The good news, as the title indicates, is that activism is intoxicating. If my secret mission in attending the affordable housing meetings was to feel better on a personal level, that mission was a success. It has been years since I felt the sense of optimism that hit me last night, and though I don’t fool myself that one affordable housing project is a panacea, it nonetheless proved to me that good things are still possible and that our situation is not hopeless. Moreover, the simple act of doing something had a curative effect on my mental state—like most people, I am better off busy, and the sense of having a mission these last two weeks acted like a shot of adrenaline to my pessimistic, guilt-ridden political brain. I was not necessary to the cause, and I knew I was not necessary, but this did not stop me from feeling infused with purpose.

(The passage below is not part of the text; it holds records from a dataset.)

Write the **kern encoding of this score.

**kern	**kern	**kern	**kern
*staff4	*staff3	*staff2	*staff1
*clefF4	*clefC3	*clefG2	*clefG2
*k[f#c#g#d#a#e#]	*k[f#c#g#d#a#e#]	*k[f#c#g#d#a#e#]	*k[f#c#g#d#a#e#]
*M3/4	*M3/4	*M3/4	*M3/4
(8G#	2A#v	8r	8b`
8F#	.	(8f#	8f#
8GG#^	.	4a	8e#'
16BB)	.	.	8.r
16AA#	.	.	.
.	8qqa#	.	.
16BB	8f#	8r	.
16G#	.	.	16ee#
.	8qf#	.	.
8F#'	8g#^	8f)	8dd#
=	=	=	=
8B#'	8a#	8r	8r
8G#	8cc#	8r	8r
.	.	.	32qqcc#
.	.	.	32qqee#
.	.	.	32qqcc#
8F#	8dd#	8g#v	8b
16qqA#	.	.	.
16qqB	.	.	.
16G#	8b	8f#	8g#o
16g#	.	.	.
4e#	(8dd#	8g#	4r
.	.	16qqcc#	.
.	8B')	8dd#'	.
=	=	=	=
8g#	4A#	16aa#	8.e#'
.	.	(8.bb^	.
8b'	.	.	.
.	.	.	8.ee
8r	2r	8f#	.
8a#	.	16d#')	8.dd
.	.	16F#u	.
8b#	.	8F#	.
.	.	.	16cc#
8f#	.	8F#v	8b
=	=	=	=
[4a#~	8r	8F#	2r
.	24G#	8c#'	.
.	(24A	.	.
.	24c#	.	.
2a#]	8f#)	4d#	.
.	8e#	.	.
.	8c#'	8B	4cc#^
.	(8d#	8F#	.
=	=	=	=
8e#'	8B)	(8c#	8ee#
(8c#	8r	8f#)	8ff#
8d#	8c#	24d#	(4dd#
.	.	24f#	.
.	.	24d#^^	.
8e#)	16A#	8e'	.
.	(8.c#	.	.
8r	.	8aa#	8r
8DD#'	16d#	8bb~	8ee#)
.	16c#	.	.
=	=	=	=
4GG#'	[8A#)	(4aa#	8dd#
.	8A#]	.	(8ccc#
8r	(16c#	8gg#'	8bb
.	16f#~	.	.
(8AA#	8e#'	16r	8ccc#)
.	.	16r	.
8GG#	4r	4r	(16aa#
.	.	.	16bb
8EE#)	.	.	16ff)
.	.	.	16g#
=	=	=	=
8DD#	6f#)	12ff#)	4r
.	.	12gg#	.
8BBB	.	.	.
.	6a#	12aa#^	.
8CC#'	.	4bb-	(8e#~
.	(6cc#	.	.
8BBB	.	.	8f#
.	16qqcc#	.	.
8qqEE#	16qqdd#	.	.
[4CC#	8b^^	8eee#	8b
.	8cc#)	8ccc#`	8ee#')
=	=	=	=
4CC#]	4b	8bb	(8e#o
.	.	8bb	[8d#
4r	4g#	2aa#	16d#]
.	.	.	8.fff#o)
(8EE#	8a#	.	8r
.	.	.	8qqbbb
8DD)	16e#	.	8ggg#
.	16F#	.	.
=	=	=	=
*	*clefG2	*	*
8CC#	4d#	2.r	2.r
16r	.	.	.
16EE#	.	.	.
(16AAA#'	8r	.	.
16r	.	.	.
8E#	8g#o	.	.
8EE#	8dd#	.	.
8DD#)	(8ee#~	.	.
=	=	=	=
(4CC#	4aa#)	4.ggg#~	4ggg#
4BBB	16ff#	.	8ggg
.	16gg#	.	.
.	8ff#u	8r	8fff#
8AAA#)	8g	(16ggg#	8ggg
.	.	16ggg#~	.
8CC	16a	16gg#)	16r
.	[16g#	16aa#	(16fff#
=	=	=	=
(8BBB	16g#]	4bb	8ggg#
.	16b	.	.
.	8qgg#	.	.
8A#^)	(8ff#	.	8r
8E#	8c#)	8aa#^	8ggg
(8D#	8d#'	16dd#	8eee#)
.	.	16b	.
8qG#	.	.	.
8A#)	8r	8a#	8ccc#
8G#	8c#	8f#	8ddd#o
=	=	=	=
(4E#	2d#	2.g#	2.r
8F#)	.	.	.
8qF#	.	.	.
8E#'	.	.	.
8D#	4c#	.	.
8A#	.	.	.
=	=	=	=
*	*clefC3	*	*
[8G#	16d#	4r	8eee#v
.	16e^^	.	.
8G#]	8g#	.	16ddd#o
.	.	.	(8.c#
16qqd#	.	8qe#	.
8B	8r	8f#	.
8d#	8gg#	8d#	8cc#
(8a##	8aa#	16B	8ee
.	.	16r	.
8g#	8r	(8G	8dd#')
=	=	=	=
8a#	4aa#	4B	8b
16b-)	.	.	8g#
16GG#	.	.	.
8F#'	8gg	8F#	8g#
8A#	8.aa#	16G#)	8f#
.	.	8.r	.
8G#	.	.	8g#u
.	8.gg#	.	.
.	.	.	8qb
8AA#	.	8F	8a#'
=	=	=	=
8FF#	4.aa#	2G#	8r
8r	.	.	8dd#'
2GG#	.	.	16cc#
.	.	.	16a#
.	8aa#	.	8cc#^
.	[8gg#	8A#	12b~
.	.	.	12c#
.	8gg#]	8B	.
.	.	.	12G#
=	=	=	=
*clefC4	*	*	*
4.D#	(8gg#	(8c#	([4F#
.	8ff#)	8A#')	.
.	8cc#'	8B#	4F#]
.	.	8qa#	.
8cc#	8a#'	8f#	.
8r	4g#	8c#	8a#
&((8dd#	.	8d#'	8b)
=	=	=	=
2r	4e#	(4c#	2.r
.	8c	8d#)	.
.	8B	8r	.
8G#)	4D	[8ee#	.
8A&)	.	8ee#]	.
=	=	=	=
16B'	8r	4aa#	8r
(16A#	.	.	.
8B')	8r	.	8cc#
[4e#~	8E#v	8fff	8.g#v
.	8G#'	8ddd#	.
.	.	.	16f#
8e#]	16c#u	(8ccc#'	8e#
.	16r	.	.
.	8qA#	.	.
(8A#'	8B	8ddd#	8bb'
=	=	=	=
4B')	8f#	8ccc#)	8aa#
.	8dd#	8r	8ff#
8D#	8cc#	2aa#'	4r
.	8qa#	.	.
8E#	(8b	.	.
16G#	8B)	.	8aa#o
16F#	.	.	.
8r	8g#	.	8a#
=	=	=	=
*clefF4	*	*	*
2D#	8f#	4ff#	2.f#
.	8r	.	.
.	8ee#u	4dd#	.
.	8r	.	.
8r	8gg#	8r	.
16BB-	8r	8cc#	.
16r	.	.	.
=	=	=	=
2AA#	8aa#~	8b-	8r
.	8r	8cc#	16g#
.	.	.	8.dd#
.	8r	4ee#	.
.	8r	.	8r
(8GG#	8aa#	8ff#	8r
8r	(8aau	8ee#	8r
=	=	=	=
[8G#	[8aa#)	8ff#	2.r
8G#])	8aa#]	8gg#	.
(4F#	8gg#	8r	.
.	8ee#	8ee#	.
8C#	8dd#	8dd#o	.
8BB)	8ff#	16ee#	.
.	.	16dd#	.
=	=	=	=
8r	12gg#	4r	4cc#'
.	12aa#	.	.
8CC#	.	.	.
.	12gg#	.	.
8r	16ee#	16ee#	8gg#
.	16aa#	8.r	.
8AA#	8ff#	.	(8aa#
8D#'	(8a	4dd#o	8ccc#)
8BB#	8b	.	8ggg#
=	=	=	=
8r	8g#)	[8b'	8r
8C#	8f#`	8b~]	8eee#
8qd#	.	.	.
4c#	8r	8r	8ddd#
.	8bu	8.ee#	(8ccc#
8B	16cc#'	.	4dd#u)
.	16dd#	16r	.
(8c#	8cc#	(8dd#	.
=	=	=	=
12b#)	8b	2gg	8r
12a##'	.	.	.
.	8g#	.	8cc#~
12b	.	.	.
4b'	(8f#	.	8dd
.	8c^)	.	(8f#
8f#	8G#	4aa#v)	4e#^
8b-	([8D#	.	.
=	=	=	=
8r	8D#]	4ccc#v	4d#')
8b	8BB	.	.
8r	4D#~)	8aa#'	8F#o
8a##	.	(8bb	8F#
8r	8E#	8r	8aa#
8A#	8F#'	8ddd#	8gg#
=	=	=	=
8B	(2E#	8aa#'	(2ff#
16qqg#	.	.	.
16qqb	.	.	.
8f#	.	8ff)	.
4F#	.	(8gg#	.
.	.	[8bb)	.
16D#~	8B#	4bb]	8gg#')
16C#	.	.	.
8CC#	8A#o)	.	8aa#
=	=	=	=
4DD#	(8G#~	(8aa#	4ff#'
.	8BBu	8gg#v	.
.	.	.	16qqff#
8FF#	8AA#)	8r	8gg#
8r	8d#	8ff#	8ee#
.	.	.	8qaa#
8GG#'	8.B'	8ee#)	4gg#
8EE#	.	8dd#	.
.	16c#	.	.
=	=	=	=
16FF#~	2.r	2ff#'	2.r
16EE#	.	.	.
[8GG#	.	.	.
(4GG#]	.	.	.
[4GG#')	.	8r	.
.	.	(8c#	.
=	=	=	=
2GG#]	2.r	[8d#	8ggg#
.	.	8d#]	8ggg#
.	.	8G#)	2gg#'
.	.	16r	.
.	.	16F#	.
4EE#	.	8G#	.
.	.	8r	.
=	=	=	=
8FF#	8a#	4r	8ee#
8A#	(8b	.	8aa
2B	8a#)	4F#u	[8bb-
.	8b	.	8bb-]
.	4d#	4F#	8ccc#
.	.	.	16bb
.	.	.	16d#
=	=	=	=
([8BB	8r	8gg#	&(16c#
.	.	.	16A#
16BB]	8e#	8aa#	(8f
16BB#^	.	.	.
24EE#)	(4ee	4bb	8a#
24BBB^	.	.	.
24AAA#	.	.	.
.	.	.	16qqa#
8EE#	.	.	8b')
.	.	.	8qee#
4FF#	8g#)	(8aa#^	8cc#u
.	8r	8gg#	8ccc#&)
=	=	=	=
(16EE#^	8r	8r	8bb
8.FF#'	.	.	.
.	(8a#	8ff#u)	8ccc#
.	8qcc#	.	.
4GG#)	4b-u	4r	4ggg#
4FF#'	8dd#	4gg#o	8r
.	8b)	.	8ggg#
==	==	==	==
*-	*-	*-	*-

When it comes to political activism, I don’t claim to be anything more than a dilettante. But I hope that’s changing. And what I’ve learned in the last two weeks is that becoming politically active, truly active, will serve dual purposes. First, and most importantly, it will help the people in your community who need it the most. Second, on a level that is admittedly selfish but that doesn’t detract in any way from the activism itself, it will make you feel better. You will form friendships, you will shake off your ennui, and you will make a difference.
“Self-care” is a recurring buzzword in the Trump era, and it usually refers to separating one’s self from society as a means of reducing stress, but there is a certain point at which we can no longer retreat into our private spheres of comfort while the wider world suffers without feeling that pain ourselves. There is a certain point at which the only true self-care is caring for somebody else.